There are no separate gas lines for renewable gas. Fortis is not assigning “renewable” gas molecules to specific dwellings. Rather, all the renewable gas produced or purchased by Fortis enters the same gas line system as all the rest of the fracked gas burned in our homes. Fortis may wish to claim that new buildings will be supplied 100 per cent with renewable gas, but it’s a deceit — under its plan, the gas that enters a new home will be no different from the gas that enters an older home next door. (

Myth #3
RNG is healthy for cooking

Burning gas in the home releases nitrogen dioxide (NO2), an air contaminant, that can aggravate COPD and asthma.  There are fugitive gases released even when the stove is off.  SwitchItUp states, "Natural gas furnaces, water heaters, clothes dryers, fireplaces, and cooking appliances generate a staggering amount of British Columbia's climate pollution."


Myth #4
RNG will help BC reach climate targets

RNG is not a low carbon solution if it is transported long distances due to emissions associated with building pipeline infrastructure and methane leakage along the system.

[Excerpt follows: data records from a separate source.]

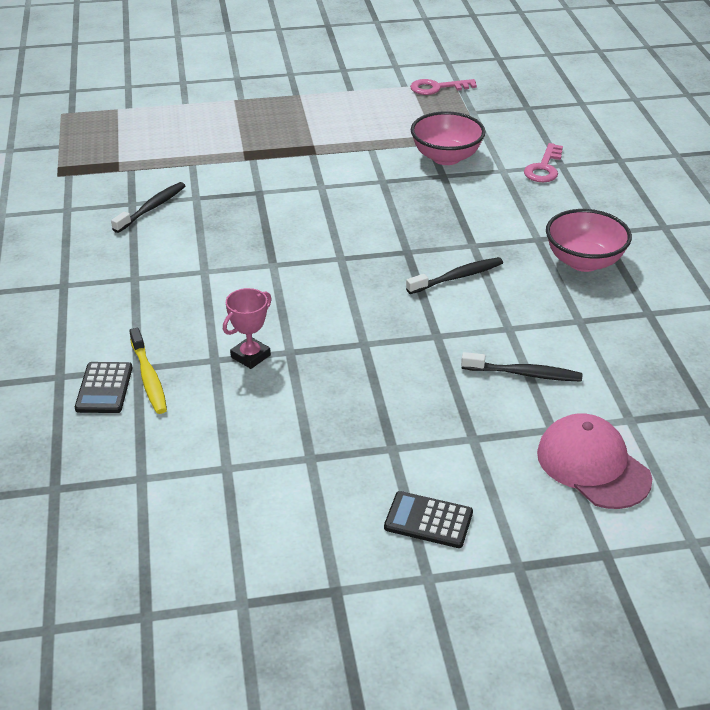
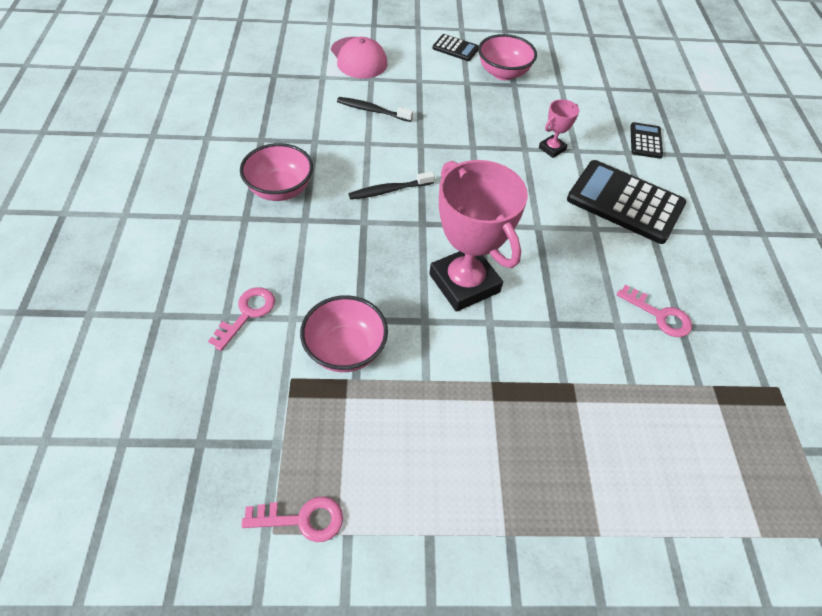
camera: 175 degrees left, 15 degrees up
(149, 378) = (618, 143): yellow toothbrush -> none
(152, 208) = (659, 315): black toothbrush -> pink key
(160, 302) = (625, 202): none -> black calculator
(331, 477) = (503, 73): none -> pink bowl
(350, 209) = (464, 283): none -> pink trophy

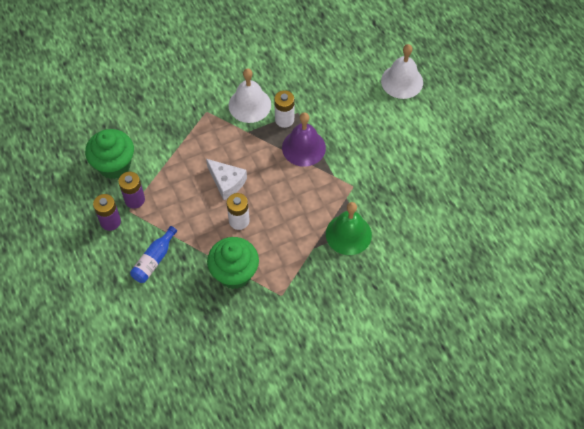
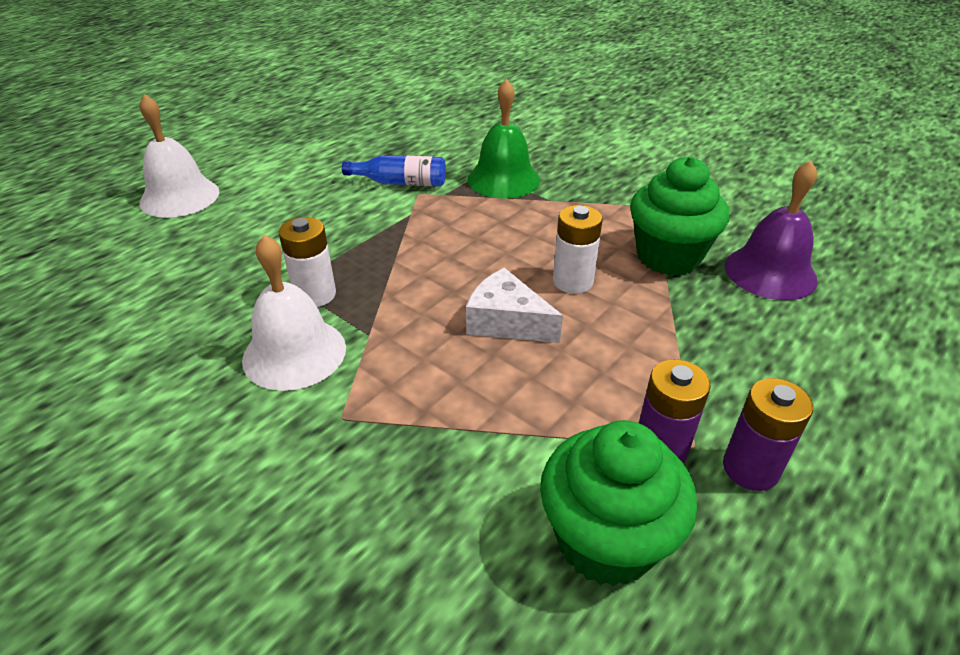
camera: 115 degrees left, 20 degrees down
(154, 260) = (751, 358): blue bottle -> blue bottle (400, 183)
(227, 182) = (507, 322): white cheese -> white cheese turned 75 degrees counterclockwise
(303, 147) = (370, 256): purple bell -> purple bell (770, 272)

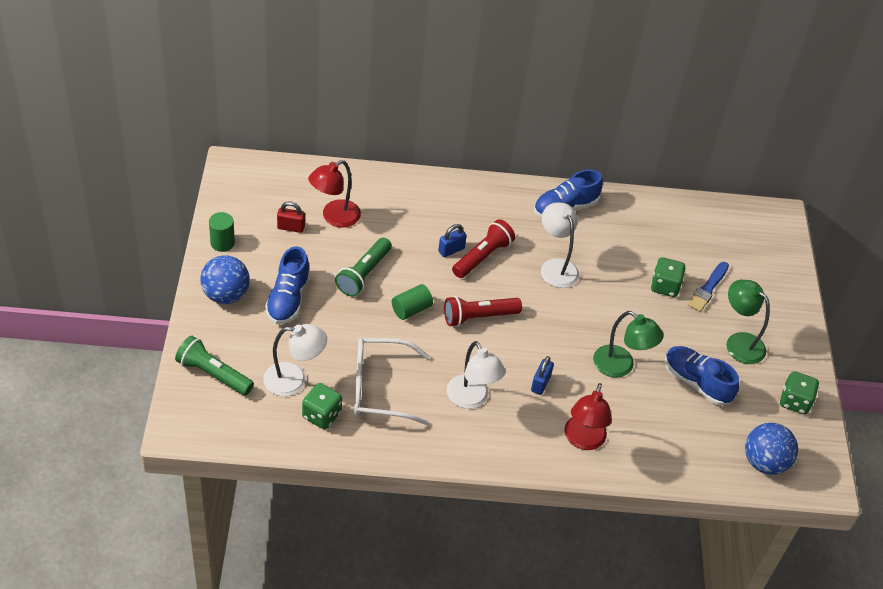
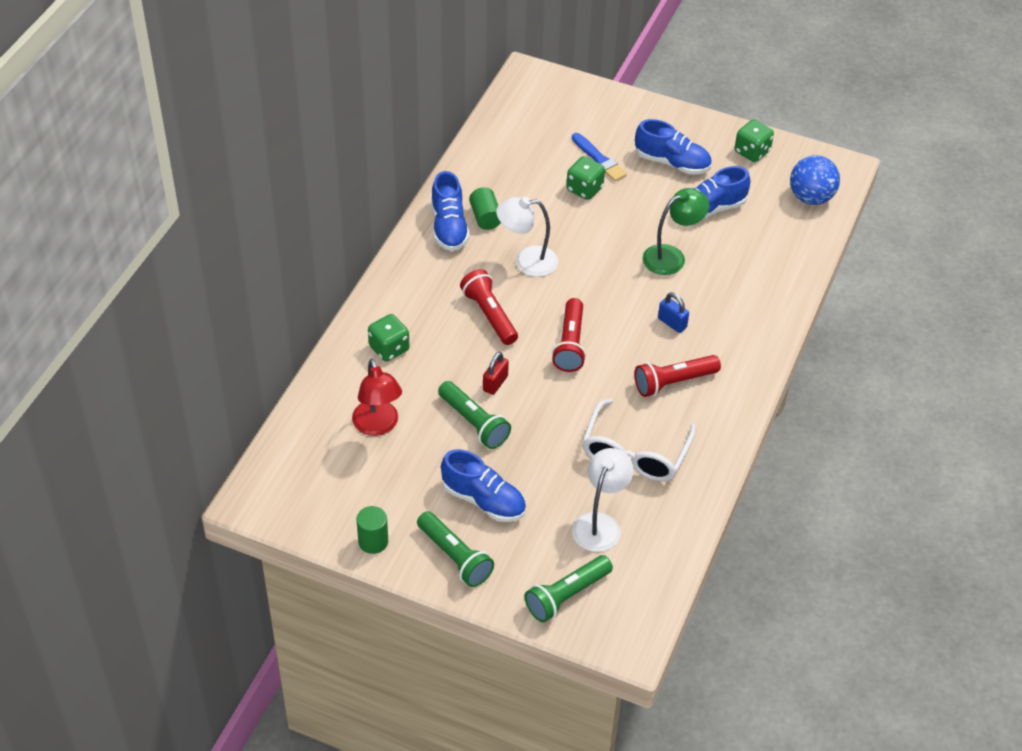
camera: 65 degrees left, 0 degrees up
(226, 295) = (455, 557): blue ball -> green flashlight
(291, 227) = (376, 470): red padlock -> red padlock (495, 383)
(321, 415) = (654, 512): green dice -> green dice (389, 348)
(411, 309) = (539, 396): green cylinder -> green cylinder (485, 217)
(451, 250) = (469, 338): blue padlock -> none
(471, 399) = (673, 382): white lamp -> red flashlight
(583, 440) = (749, 314): red lamp -> none
(739, 342) = (672, 162): green lamp -> blue shoe

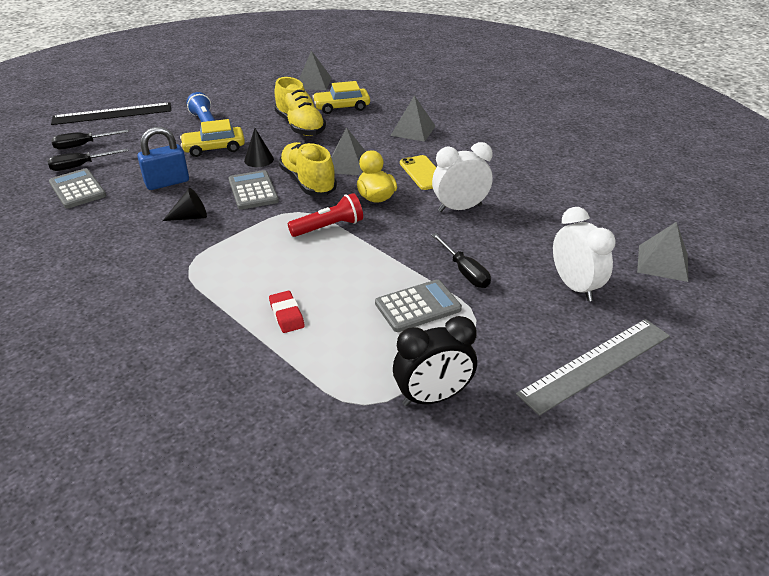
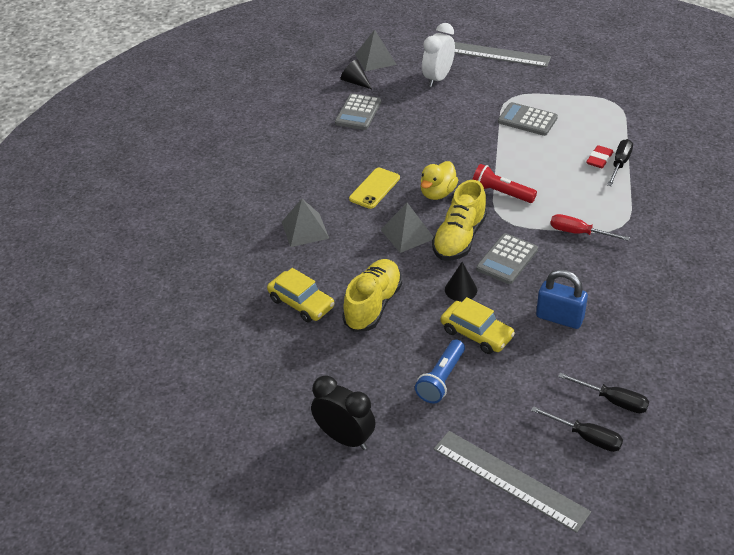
camera: 125 degrees left, 5 degrees up
(77, 189) = (638, 366): grey calculator -> grey calculator (358, 112)
(112, 114) = (510, 480): black ruler -> grey ruler
(190, 217) = (578, 267): black cone -> black cone (355, 82)
(221, 239) = (579, 233): none -> red screwdriver
(313, 83) = (260, 364): grey pyramid -> none
(433, 397) = (582, 87): black clock -> black clock (345, 438)
(459, 208) = (405, 150): white clock -> none
(464, 271) = (474, 118): black screwdriver -> black screwdriver (620, 164)

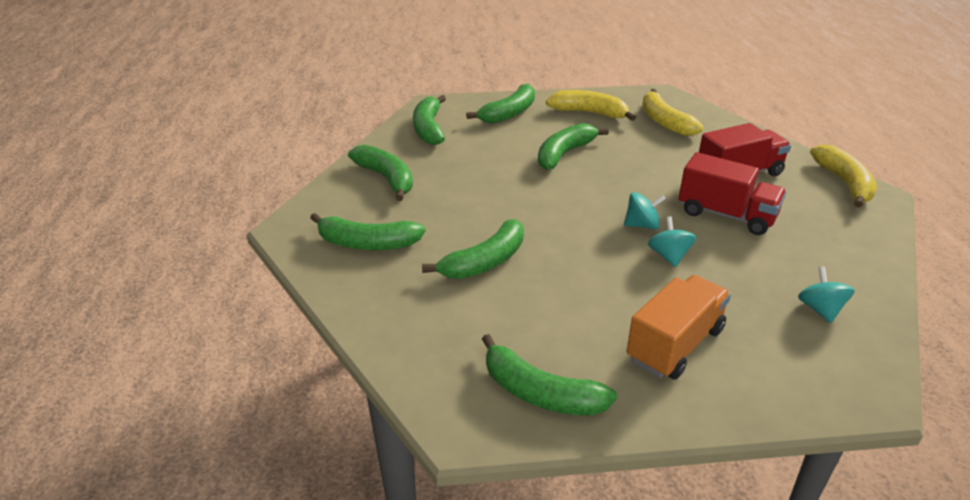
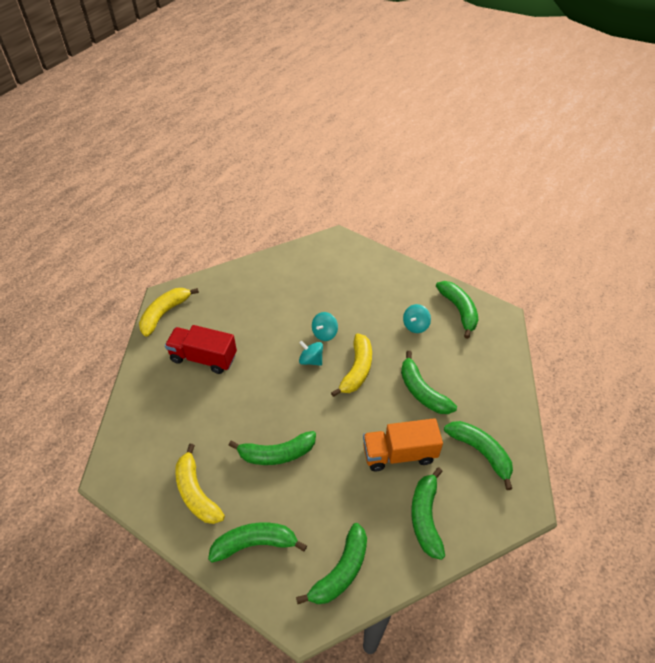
camera: 140 degrees left, 15 degrees up
(485, 262) = (422, 391): green banana -> green banana turned 120 degrees counterclockwise
(664, 122) = (164, 438): yellow banana -> yellow banana (357, 370)
(675, 344) = (381, 295): orange truck -> orange truck (399, 454)
(726, 215) = (259, 337): red truck -> none
(820, 309) = (301, 270): turquoise spinning top -> turquoise spinning top (415, 325)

RNG is only low carbon if the biogas would otherwise be released into the environment or if the product is used very close to the source. We also have to make sure only true waste wood is used for biogas production, not trees.

Building new pipelines and hooking new homes on gas will continue to contribute to our climate crisis.

Myth #5
RNG will be cheaper

RNG costs more to produce. Fortis has to build new plants and new pipelines to connect landfills, farms, or wastewater treatment plants to customers.

Gas in BC is cheap now because our government subsidizes fracking with your tax $$. As the RNG industry expands,  costs will be passed on to customers. As global prices increase, BC customers will not be exempt from higher bills.  And the carbon tax will be increasing, too, from about $2.50 per gigajoule of gas to $9.50 per gigajoule by 2030.